Regarding the 'Aloha Special'. It was originally shown in January via Satellite around the world. Then they re-ran it in the U.S. the following November. I was living in Palm Springs at the time and Elvis just happened to be at his Palm Springs Chino Canyon house during the re-run. So I was very fortunate to be at the house sitting next to him and watching it with him. There were probably 8 people at the house that night. He was telling all of the things that happened that we didn't see on TV. Elvis was very tuned in on things and he knew every spot where someone made a mistake, such as the symbols at the wrong time, etc. When it was over, we applauded and he stood up, took a bow, and said, 'Oh, it was nothing!' (only shown to over a billion people World-Wide and the first time a show had ever gone via satellite!) but I loved his sense of humor, It was one of the most becoming things about him.

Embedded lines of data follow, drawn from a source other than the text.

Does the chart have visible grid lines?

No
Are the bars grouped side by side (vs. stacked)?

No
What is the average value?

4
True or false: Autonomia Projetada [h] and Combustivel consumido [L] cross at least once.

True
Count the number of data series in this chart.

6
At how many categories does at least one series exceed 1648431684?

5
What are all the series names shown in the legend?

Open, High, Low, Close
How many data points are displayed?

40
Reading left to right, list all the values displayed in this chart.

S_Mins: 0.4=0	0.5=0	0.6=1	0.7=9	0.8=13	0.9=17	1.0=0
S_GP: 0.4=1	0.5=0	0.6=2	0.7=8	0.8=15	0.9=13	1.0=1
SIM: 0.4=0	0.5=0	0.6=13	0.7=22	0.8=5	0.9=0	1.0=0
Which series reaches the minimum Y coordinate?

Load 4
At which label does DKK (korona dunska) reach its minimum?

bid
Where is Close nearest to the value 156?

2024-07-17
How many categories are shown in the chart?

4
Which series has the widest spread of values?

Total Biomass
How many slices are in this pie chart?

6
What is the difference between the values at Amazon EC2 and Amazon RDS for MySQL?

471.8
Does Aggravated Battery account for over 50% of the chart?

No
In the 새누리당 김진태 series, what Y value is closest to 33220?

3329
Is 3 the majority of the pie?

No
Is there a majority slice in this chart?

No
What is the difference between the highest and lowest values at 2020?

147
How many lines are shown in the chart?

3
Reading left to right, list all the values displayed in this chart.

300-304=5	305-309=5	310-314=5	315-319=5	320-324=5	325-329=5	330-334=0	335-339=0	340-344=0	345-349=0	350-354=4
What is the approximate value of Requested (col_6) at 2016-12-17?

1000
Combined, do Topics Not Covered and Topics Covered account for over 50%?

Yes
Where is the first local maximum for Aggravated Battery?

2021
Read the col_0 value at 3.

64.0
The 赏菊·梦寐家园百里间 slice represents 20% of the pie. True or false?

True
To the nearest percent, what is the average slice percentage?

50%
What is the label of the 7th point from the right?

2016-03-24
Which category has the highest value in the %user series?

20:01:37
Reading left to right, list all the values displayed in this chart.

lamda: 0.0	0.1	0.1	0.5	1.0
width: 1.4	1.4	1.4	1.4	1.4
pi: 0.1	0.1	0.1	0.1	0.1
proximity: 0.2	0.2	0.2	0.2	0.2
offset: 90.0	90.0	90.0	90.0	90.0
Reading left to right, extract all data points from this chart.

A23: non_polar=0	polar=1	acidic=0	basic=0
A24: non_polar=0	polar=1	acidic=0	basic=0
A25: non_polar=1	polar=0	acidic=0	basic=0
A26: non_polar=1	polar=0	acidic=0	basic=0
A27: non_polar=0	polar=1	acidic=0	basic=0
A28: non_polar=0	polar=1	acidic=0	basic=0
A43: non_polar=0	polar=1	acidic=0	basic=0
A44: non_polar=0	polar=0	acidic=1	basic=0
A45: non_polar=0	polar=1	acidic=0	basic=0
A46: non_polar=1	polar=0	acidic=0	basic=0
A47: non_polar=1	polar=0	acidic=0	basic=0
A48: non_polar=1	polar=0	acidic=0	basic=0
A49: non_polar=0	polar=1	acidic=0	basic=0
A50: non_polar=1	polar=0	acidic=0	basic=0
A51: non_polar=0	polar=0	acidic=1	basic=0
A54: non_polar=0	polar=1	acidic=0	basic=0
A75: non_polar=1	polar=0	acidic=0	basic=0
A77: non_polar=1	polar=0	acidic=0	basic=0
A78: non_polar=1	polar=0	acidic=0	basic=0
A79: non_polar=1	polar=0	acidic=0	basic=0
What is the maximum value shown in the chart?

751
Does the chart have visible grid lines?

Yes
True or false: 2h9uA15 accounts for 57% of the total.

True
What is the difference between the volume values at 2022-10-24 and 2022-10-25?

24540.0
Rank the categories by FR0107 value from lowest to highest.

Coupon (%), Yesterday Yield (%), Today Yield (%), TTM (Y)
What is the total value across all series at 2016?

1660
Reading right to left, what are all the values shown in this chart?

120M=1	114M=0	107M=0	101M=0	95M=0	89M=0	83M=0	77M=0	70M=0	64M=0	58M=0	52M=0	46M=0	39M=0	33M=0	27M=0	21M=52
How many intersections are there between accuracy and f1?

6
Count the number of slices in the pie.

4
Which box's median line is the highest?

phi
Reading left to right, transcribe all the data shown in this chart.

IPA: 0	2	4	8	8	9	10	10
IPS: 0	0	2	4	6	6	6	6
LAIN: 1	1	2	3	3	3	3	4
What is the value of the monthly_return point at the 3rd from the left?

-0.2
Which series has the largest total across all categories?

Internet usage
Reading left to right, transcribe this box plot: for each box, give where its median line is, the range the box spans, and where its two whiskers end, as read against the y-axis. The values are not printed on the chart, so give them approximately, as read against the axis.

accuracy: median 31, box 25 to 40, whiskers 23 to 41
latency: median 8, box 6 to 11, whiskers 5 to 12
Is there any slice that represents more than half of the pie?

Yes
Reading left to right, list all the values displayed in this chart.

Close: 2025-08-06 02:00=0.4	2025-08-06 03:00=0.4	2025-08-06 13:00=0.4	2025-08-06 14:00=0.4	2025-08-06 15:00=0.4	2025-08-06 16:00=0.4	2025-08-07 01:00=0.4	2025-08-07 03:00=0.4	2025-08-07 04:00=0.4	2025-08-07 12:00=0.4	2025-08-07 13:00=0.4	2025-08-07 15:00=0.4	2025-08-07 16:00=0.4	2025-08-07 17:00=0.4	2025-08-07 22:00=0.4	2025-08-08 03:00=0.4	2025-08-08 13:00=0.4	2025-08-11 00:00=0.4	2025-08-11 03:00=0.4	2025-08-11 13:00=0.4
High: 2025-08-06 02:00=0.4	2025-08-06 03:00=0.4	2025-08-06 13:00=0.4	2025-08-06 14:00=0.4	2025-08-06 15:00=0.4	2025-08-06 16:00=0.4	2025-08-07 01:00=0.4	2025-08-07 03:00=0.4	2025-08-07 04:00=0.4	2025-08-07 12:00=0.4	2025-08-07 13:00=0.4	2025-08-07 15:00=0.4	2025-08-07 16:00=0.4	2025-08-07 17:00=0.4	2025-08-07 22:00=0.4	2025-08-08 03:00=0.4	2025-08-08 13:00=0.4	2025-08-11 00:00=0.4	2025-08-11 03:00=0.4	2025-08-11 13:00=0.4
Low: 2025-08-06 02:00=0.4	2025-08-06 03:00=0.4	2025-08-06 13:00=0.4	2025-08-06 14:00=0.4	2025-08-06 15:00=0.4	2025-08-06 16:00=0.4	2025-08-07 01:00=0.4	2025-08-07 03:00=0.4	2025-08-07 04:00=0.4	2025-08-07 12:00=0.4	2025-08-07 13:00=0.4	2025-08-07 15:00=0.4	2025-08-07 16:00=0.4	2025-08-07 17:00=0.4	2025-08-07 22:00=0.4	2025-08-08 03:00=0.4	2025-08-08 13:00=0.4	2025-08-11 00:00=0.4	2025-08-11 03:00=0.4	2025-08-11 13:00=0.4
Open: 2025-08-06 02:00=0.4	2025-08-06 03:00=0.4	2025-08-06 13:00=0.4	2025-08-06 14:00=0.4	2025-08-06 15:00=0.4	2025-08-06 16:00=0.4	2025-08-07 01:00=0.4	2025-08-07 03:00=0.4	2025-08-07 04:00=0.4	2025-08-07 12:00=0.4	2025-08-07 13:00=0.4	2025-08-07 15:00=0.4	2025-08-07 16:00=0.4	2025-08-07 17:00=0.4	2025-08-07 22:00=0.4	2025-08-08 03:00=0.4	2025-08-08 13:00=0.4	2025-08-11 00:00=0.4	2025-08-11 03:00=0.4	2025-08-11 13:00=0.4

The other time was at the Palm Springs house and it was just him and me sitting on the sofa in his den. He was in a sort of blue and in rather a quiet mood and all of a sudden he just started singing, 'A Man Without Love', a cappella. It was just beautiful and very moving. I still get chills when I think about it. I also spent time with him at two of his homes in Hollywood and also in the suite in Las Vegas, but we'll save a few of those stories for another time. There are many wonderful memories.

We all know that Elvis had a beautiful voice and a beautiful face, but I want people to know that Elvis had a beautiful soul. He was very intelligent, he had the most wonderful sense of humor and he loved to have fun. But most of all, he was a gentleman. It breaks my heart to hear all of the horrible things said about him by people that were close to him and knew better. They just did it for monetary purposes because 'Good' supposedly doesn't sell. I am thankful to you for getting out the true stories of the 'REAL' Elvis. Thank you.